Work task: Change "wrist" to "hand" in the rows that begin at the line containing "right shoulder: (611, 500, 8)" and stop after the line containing "right wrist: (1058, 782, -7)". Give back only those lines, with nothing else altered.

Input records:
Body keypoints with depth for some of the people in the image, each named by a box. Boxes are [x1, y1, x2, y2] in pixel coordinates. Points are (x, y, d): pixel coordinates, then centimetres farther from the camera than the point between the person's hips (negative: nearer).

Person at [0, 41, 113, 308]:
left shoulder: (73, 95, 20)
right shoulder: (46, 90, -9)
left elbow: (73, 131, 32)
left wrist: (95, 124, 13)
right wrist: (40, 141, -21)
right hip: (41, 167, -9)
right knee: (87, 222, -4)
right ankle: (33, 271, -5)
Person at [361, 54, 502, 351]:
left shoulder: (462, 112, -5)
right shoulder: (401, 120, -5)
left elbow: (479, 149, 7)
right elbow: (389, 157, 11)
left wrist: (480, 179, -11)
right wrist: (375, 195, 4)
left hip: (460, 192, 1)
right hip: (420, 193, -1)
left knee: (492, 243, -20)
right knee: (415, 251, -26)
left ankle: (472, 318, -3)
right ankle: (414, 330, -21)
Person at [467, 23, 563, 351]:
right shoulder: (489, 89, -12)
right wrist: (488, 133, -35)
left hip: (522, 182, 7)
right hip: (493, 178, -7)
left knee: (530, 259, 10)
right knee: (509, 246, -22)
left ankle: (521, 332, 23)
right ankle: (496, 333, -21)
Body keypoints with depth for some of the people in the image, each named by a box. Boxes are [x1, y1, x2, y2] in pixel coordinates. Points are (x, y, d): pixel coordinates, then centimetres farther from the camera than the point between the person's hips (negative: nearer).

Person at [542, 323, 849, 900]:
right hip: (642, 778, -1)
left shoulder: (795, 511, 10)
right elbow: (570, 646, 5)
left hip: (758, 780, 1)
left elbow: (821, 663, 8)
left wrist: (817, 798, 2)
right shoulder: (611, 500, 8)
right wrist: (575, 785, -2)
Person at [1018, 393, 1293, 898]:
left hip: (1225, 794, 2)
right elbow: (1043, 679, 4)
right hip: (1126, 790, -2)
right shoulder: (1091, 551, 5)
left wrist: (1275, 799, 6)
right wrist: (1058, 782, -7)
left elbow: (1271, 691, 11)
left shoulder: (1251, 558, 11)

---

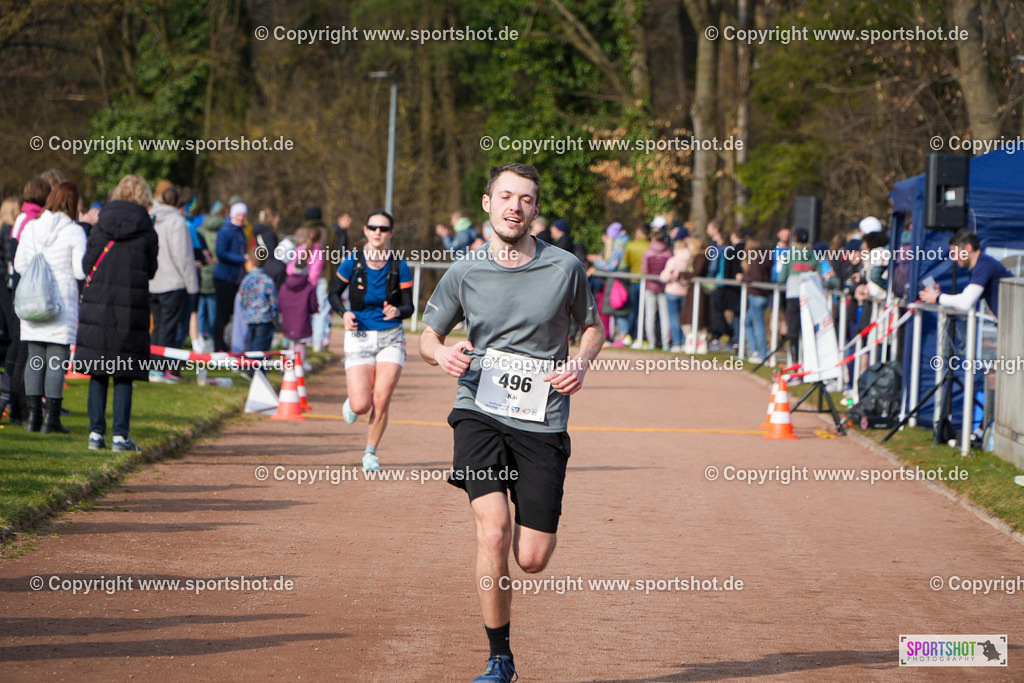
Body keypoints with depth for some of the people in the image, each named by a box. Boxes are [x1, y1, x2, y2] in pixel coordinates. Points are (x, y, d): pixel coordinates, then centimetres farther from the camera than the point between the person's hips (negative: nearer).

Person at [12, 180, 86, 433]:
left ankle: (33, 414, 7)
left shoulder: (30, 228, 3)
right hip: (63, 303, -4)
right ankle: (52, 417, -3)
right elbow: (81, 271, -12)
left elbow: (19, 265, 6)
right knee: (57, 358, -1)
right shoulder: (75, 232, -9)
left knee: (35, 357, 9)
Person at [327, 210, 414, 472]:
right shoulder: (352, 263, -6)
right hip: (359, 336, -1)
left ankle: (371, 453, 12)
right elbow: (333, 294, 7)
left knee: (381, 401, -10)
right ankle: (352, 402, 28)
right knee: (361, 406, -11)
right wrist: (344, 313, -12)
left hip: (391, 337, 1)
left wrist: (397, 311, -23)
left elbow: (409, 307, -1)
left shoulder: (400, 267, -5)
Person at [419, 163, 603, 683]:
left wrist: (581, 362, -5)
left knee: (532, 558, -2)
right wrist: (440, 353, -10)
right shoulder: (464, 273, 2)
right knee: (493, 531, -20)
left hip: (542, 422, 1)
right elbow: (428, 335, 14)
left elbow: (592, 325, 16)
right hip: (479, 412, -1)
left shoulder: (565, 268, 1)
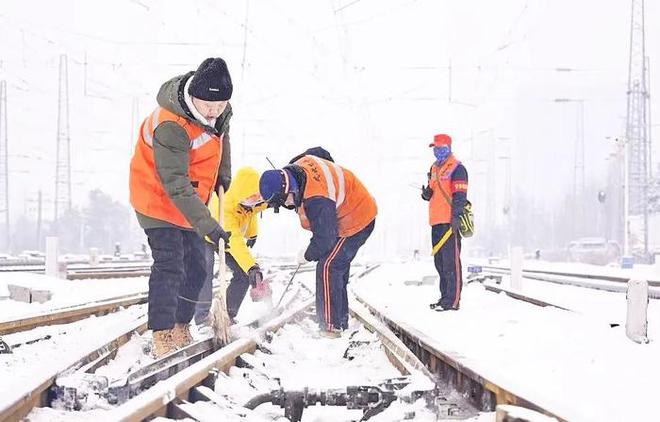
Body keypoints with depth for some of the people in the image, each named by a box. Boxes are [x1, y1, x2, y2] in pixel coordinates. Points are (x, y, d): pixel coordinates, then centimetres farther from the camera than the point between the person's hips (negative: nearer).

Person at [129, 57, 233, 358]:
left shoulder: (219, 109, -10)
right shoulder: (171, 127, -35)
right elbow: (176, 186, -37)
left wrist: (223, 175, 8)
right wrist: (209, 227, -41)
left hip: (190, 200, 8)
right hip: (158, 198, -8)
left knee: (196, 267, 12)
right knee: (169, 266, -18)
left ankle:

...

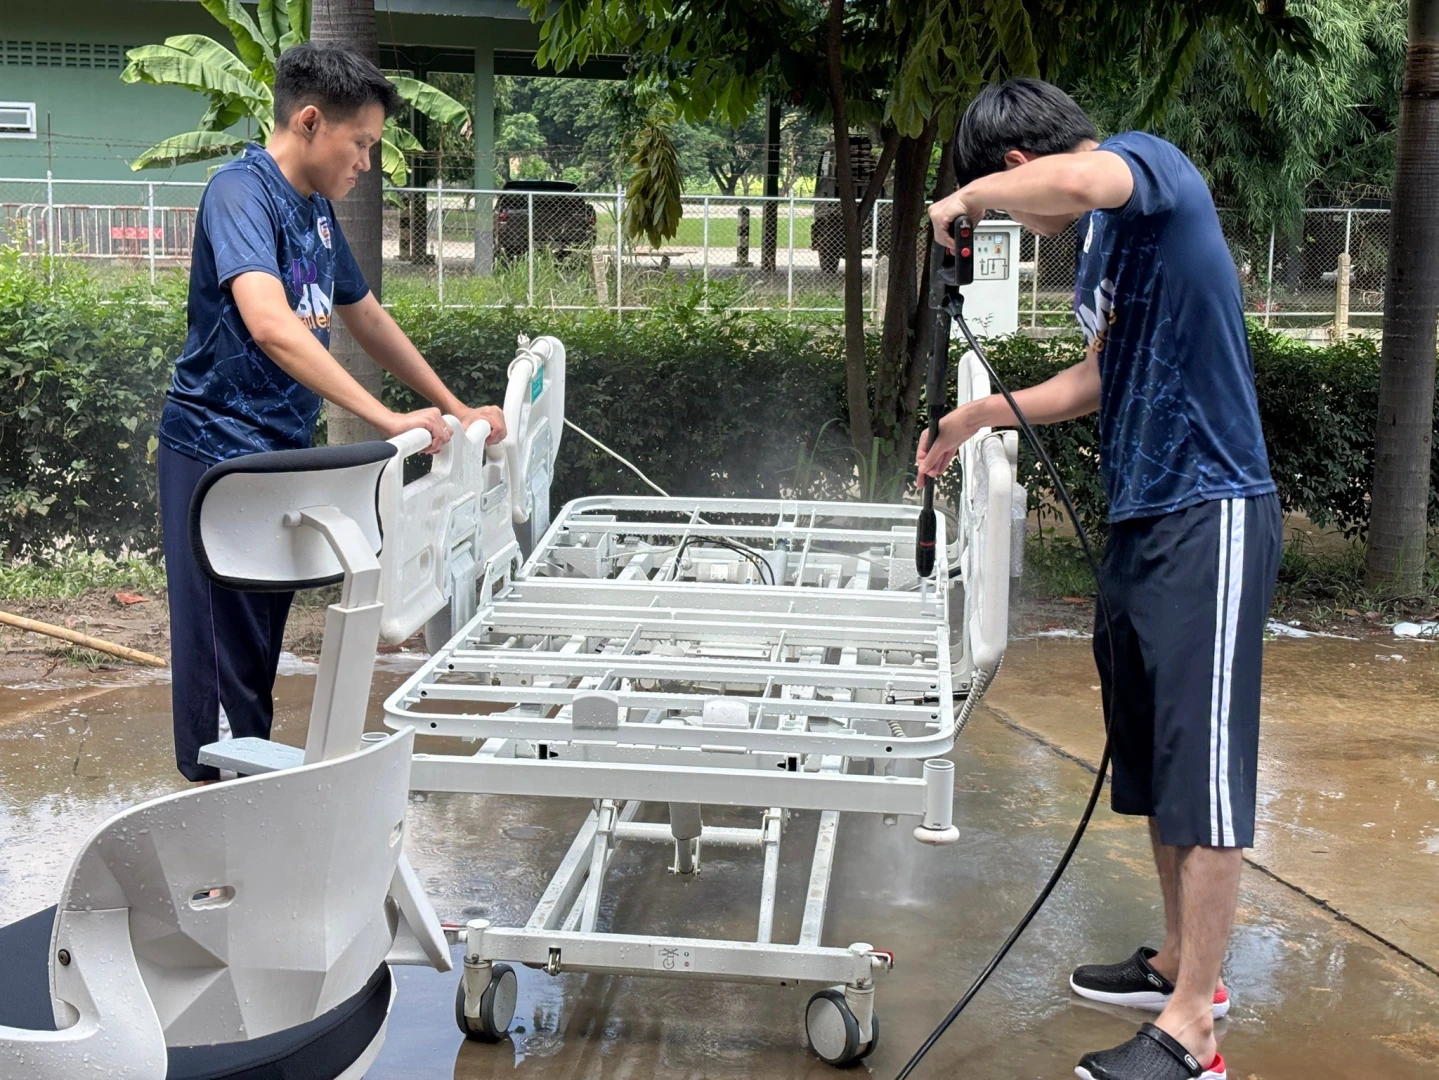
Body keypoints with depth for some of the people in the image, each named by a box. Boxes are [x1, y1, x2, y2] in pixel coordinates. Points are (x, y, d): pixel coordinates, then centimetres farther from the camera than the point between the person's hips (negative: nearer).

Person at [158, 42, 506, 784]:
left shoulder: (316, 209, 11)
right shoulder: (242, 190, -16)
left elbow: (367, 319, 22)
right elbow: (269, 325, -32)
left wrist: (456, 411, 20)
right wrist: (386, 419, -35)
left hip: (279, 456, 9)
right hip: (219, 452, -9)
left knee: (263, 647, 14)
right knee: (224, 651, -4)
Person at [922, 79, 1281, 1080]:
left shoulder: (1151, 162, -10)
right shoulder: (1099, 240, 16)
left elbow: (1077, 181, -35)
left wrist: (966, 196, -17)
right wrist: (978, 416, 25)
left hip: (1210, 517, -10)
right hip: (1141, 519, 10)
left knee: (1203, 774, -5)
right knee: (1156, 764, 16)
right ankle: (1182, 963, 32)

Task output:
right shoulder: (611, 500, 8)
right hand: (575, 785, -2)
Person at [1018, 393, 1293, 898]:
left hip: (1225, 794, 2)
right elbow: (1043, 679, 4)
right hip: (1126, 790, -2)
right shoulder: (1091, 551, 5)
left hand: (1275, 799, 6)
right hand: (1058, 782, -7)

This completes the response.